Task statement
Identify all lines in the listing that include the word "none", and copy them out.

----

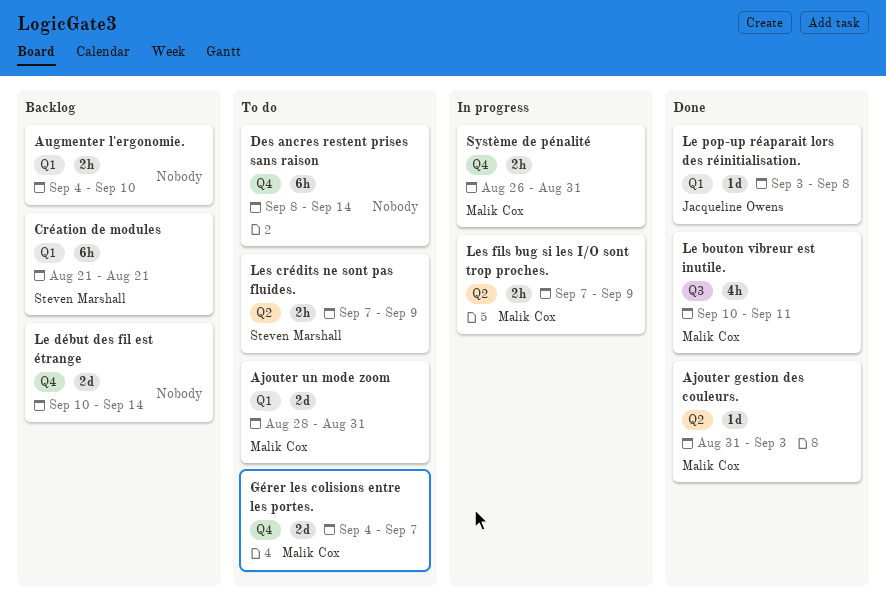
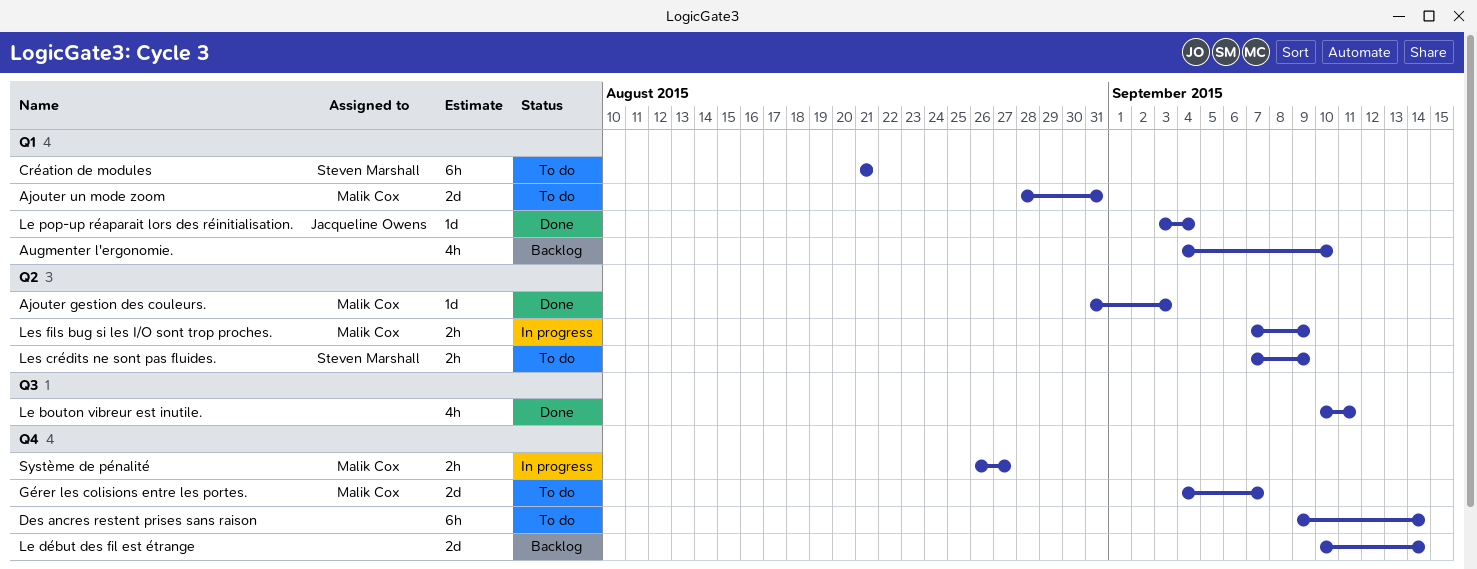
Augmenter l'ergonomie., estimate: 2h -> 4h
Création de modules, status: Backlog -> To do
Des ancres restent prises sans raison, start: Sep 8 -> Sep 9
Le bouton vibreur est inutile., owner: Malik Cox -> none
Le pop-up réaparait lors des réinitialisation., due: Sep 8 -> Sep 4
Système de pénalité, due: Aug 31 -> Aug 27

----

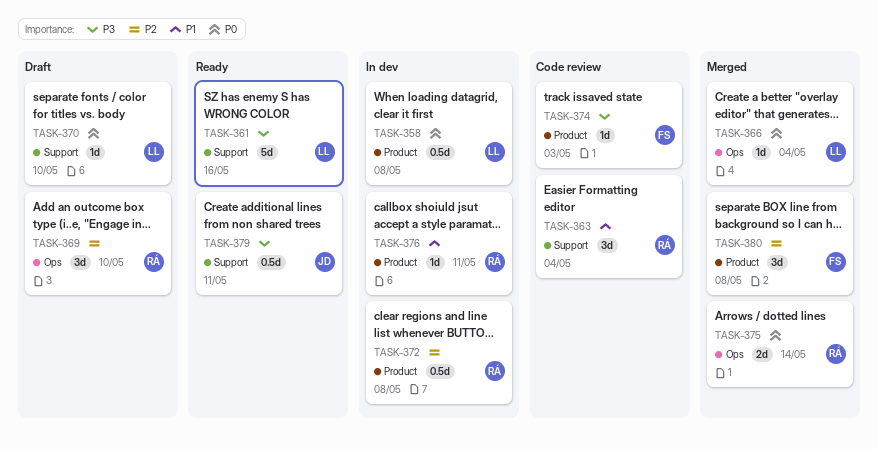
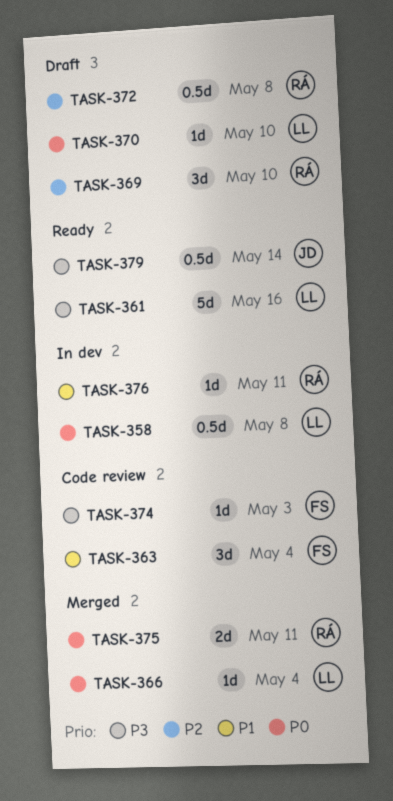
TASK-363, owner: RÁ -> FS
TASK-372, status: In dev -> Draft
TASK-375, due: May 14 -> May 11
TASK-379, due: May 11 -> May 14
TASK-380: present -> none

----

Solution to the exercise
Le bouton vibreur est inutile., owner: Malik Cox -> none
TASK-380: present -> none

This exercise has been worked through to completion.